No wonder people are confused.
At the state level, 44 include teachers in an early phase of the rollout. A few more states appear to do so, but aren’t clear in their plans. Arkansas, Mississippi, South Dakota, and West Virginia specifically include higher ed instructors in the same classification as K-12 teachers. Massachusetts, Nebraska, Nevada, Oklahoma, Virginia, and Wisconsin list higher ed instructors in the phase after teachers. The remaining states directly exclude higher ed and/or are vague in their plans. Furthermore, in some locations, counties decide the distribution and have elected to vaccinate specific groups of local college or university instructors, as exemplified with the immunization of Arizona State University instructors teaching in-person. I will note that vaccine plans do continue to change, especially at the local level.

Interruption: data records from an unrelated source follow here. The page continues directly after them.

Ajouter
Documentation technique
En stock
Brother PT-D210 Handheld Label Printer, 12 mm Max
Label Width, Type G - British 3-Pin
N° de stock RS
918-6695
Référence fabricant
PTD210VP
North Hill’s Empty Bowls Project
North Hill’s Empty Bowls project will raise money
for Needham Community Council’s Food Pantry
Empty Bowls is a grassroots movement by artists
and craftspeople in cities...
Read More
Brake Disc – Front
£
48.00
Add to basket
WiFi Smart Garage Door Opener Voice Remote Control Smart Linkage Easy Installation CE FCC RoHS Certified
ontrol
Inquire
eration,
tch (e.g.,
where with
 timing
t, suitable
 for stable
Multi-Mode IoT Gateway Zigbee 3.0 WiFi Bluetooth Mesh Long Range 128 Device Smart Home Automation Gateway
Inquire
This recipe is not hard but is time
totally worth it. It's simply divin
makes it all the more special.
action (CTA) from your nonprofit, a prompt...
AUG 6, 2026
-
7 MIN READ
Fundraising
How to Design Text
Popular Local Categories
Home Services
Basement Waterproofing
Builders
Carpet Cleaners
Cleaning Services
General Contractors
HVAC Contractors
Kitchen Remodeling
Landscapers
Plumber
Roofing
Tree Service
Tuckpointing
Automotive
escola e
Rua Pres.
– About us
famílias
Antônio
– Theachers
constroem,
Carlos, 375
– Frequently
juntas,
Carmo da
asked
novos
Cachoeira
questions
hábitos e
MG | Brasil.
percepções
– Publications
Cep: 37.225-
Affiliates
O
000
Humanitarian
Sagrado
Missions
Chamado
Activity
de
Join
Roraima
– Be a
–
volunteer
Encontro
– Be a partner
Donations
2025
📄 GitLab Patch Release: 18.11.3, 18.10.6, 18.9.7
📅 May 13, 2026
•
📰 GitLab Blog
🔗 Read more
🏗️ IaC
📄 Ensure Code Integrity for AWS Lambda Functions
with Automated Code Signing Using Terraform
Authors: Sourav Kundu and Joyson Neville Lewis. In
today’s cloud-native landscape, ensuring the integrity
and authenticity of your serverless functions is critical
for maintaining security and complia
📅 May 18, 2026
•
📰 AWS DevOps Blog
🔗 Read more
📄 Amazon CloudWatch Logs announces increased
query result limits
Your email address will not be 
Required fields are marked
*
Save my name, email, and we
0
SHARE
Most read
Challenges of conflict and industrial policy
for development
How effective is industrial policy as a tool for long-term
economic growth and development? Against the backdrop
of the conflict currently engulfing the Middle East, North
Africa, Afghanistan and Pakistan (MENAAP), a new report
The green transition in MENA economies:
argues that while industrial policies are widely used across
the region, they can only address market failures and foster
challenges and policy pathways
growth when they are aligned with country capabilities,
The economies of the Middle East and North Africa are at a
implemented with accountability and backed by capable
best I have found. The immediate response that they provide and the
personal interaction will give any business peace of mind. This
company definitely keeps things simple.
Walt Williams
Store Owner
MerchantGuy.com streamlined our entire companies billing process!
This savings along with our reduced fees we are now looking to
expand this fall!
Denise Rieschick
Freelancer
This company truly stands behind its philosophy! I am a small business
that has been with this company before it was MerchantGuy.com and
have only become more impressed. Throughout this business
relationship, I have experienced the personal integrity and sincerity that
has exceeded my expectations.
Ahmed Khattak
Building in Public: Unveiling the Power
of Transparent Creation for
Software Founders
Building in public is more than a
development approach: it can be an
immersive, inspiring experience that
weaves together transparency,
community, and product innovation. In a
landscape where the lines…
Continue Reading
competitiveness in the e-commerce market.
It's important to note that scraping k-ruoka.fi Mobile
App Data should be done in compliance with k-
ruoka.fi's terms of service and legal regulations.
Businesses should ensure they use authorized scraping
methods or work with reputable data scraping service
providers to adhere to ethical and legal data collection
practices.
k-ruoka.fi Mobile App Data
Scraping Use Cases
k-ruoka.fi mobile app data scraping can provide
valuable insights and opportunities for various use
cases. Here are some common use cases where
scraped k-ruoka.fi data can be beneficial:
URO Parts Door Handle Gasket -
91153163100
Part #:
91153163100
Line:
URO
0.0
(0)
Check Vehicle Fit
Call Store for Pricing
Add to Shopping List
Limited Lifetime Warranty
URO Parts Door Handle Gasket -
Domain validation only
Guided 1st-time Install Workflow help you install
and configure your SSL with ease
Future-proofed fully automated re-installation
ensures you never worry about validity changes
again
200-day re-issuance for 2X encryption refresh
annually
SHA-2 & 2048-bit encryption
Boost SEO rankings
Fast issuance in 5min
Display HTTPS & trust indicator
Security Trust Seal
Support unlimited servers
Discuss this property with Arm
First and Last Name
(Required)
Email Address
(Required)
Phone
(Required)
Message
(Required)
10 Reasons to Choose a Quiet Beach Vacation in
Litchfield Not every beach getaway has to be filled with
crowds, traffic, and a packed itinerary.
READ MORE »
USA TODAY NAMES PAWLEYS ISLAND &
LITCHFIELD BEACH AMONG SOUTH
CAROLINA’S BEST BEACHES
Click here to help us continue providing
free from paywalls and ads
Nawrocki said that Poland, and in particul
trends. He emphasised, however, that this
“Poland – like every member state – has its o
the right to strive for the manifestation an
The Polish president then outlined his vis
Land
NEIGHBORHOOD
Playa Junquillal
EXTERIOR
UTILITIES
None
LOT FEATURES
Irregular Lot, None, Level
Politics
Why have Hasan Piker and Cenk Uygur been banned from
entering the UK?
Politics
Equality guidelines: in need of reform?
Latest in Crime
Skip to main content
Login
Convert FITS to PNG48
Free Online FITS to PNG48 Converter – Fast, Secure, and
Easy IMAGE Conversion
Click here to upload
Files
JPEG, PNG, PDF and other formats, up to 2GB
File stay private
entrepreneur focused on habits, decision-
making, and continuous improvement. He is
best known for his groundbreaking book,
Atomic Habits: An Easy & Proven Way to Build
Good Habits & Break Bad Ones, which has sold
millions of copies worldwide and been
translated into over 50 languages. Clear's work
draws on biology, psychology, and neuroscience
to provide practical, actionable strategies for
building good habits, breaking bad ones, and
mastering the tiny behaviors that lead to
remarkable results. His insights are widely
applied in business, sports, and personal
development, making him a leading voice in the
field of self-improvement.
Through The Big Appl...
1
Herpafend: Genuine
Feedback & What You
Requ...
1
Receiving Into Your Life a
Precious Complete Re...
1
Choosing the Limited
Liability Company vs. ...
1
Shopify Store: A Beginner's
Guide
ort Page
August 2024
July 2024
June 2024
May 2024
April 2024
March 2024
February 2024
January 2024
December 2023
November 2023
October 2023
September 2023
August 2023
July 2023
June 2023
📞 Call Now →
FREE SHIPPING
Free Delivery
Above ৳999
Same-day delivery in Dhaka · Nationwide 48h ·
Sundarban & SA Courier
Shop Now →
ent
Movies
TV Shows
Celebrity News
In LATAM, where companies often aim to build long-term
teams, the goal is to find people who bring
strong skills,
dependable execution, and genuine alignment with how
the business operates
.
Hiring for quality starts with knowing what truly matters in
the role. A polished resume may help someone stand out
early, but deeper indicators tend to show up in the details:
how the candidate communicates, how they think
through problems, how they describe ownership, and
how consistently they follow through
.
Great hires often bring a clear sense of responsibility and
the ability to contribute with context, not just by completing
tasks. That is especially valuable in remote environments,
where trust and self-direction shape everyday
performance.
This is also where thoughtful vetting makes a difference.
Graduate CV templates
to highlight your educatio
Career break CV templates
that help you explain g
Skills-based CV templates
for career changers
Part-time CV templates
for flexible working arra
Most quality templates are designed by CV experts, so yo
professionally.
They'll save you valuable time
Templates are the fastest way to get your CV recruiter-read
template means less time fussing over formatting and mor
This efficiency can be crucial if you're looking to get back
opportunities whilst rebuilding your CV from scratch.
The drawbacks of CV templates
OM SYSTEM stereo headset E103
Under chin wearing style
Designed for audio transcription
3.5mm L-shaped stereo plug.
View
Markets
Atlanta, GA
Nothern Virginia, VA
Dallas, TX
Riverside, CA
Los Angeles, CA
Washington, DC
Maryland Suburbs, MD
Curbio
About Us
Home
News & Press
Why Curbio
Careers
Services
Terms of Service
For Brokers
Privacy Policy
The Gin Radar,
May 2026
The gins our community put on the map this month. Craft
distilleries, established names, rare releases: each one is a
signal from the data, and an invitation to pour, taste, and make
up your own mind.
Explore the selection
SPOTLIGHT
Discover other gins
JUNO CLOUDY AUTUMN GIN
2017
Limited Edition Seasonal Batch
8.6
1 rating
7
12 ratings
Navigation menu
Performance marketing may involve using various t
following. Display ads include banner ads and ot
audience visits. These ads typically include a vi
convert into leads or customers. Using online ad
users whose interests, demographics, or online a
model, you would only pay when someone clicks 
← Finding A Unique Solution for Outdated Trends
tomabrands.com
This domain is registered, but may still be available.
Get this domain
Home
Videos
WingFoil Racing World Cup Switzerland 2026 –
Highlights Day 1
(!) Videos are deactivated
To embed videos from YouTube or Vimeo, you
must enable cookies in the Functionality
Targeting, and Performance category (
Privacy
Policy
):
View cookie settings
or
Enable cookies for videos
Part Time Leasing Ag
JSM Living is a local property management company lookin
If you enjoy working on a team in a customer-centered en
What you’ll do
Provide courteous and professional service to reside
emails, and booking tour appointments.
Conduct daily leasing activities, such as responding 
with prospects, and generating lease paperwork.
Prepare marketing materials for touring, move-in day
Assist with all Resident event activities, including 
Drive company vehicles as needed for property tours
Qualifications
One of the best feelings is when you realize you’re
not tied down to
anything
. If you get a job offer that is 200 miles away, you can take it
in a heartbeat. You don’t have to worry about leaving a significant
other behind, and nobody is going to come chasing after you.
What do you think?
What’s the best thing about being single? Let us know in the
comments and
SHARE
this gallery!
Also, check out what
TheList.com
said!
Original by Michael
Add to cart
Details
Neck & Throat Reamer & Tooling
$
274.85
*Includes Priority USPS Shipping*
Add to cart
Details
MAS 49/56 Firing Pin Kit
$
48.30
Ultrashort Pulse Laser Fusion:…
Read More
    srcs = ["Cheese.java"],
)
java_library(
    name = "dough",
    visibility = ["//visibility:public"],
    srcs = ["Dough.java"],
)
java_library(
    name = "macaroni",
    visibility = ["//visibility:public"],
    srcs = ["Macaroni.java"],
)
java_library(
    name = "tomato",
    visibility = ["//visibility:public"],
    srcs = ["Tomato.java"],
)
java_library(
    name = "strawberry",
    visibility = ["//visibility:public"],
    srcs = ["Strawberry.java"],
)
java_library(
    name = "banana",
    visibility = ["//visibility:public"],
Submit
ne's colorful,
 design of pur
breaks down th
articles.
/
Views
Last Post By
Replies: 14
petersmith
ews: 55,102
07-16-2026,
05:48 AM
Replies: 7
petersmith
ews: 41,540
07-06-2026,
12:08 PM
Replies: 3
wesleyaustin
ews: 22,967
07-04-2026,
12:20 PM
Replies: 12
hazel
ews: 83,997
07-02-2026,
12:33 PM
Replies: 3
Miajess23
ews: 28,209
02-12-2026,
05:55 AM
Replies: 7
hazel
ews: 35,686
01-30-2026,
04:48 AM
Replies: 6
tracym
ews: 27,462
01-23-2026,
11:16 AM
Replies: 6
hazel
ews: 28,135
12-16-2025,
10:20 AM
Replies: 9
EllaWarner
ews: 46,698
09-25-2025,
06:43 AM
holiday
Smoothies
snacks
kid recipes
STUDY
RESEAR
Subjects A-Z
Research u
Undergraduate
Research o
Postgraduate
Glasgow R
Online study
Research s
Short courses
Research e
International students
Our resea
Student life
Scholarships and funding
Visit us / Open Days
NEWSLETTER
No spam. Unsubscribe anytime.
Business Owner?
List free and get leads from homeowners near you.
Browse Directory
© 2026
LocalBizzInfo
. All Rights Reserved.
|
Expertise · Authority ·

In the midst of my research, Elizabeth Redden’s Inside Higher Ed article gave me hope about the possibility of instructors receiving the COVID-19 vaccine in the teacher phase of the rollout. In it, she quotes CDC spokesperson Kristen Nordlund, who clarified that the CDC recommendations did indeed include “college, university and professional school teachers, support staff, and daycare workers” (as quoted in the article). Redden went on to outline the positions on vaccine priority from different organizations and then highlighted counties and states that plan to vaccinate higher ed instructors. I appreciated this well-researched article and felt optimistic overall about our possible inclusion in the rollout.
However, this clarification is not part of the CDC’s official recommendations. This is a big “however,” given that the written CDC guidelines served as the foundation for the state and county vaccine plans. In other words, unless your state already listed higher ed. instructors in the rollout, Redden’s article and Nordlund’s CDC endorsement means little for the implementation. My communication with my own local and state health departments unfortunately confirmed this statement.
The omission of higher ed. instructors from COVID vaccine plans draws from the false assumption that all colleges and universities continue to only offer classes online, thereby eliminating contact. In reality, modality has depended on the program, school, and state COVID responses. I won’t go into the economic, technological, and pedagogical reasons that colleges and universities have decided to offer forms of in-person learning, but instead acknowledge that it has and is happening. According to “The College Crisis Initiative”, approximately 48% of the 2,958 colleges and universities studied included some form of face-to-face contact between instructors and students for Fall 2020. Nearly 27% of schools were primarily or fully in-person. Even in some COVID hotspots, in-person returns are underway for Spring 2021. Staff also have interactions with students and other people, putting them at higher risk for transmission.
Why is this an issue? The age range of traditional college students aligns with those most likely to transmit COVID-19. Masks and social distancing have helped to protect instructors thus far, but may not be enough for the far more contagious COVID-19 variant spreading throughout the world. Thus, given the extent to which instructors must interact with a highly-transmissible sect of the general public, they should be clearly included in vaccination distribution plans. And aside from public health rationale for this inclusion, isn’t it also problematic to suggest that higher ed. instructors are not teachers?